This originally appeared on my blog at Bubblews http://www.bubblews.com/news/3257373-the-reluctant-writer
I’ve avoided writing the last few days. I felt like I had nothing of value to say. Do you ever feel like that? You avoid writing like the plague because you’re afraid of being met with a blank screen and a blinking cursor that mocks you as it ticks the seconds of your life away? I did have have a busy couple of days but let’s be honest, I’m even blow smoke up my own ass. Why do we make excuses? Let us just call a spade a spade: “I’m afraid of failing today.” The knowledge that if something unforeseeable were to happen to me today, the last thing people would remember me by would be this piece of crap I’m trying to pass off as a viable modestly written piece of nothingness to be shared without caution in to the vast blogosphere.

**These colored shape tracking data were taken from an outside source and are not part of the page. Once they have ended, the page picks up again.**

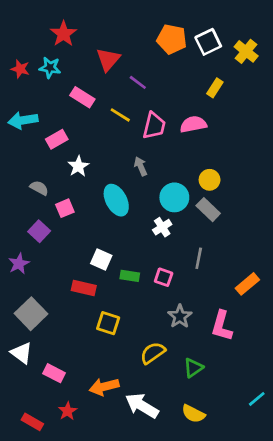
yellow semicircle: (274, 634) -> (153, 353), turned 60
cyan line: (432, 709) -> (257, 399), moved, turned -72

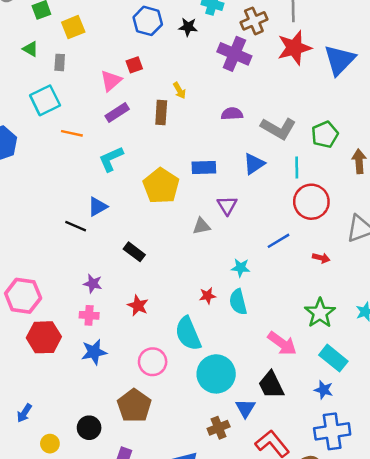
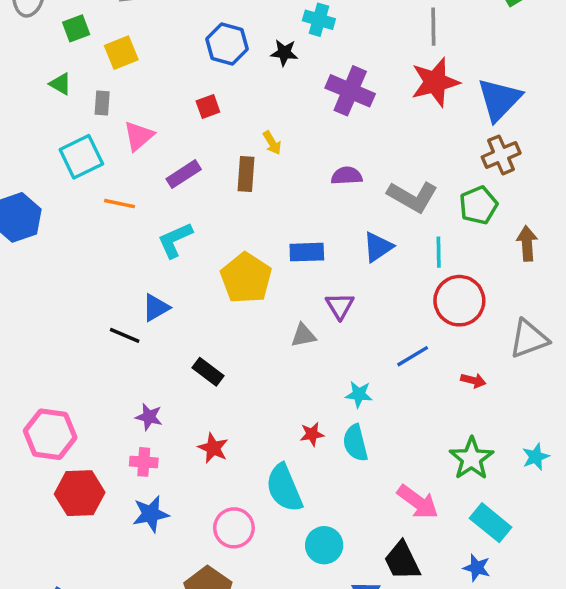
brown cross: (254, 21) -> (501, 155), moved
pink triangle: (111, 81) -> (139, 136), moved
cyan circle: (216, 374) -> (324, 545), size x0.7

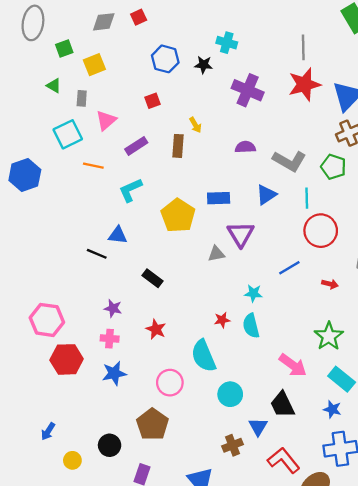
green pentagon: (478, 205) -> (333, 167), turned -30
purple triangle: (340, 306) -> (241, 234), size x1.4
blue triangle: (156, 308) -> (118, 235), turned 36

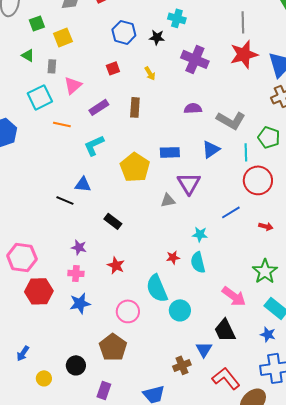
yellow arrow: (195, 125) -> (150, 73), moved
green pentagon: (333, 167) -> (269, 137), moved
cyan circle: (230, 394) -> (180, 310), moved

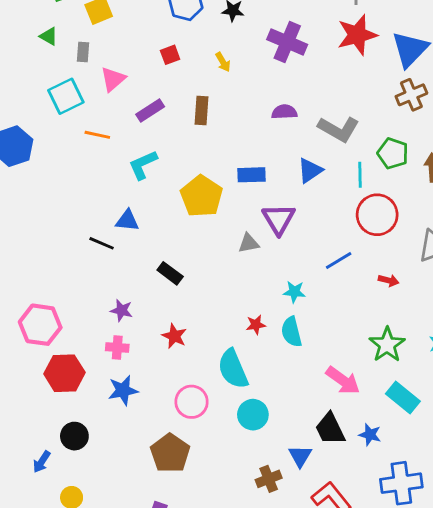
cyan circle: (180, 310) -> (253, 415), moved
blue star: (268, 334) -> (370, 435), moved
black circle: (76, 365) -> (74, 436), moved

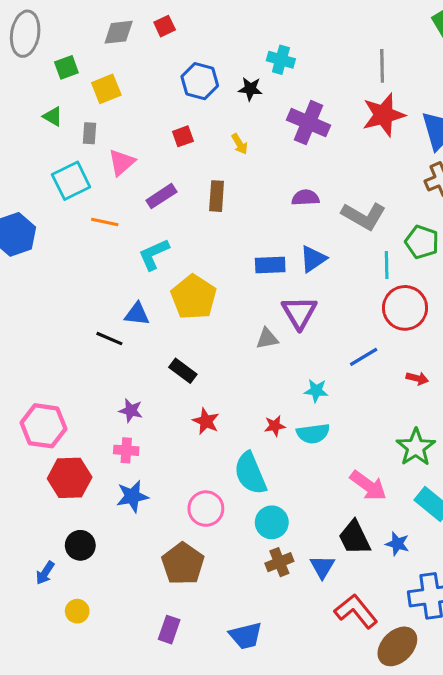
blue triangle: (310, 170) -> (313, 259), moved
yellow pentagon: (202, 196) -> (194, 297), moved
cyan semicircle: (291, 332) -> (313, 433), turned -84
red star: (174, 336) -> (206, 421), moved
brown cross: (269, 479) -> (279, 562), moved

What is this tiny fragment of self doubt that looms over some of us? Is it because I was formula fed rather than breast fed? Because of a lack of security and a solid foundation of confidence growing up? Or is it just plainly my ego surfacing to make me want to represent myself as a strong, intelligent woman? Could it be my weaker alter ego reminding me that I am indeed, “not a unique snow flake”?
I sometimes feel like there’s 2 or 3 different people inside my brain all vying for control over my thoughts and actions. One keeps me down with thoughts of fear and self loathing, one tells me I’m far better than I truly am and one just wants to play with my dogs and forget writing all together.
Maybe it’s fear. Fear of spilling some dark deeply hidden truth about ourselves that we want no one to know. Like it’s possible that some outside entity will force us into revealing some clandestine notion to our peers that would instantly make people hate us. Is it simply this trepidation or possibility that we will indeed reveal too much of ourselves to the outside world.
Whatever the reason may be, I need to take power away from my fears and simply write what I want, however I feel that day, whether it be upbeat, positive and funny or downright depressing and scary.
Do you go through these periods too?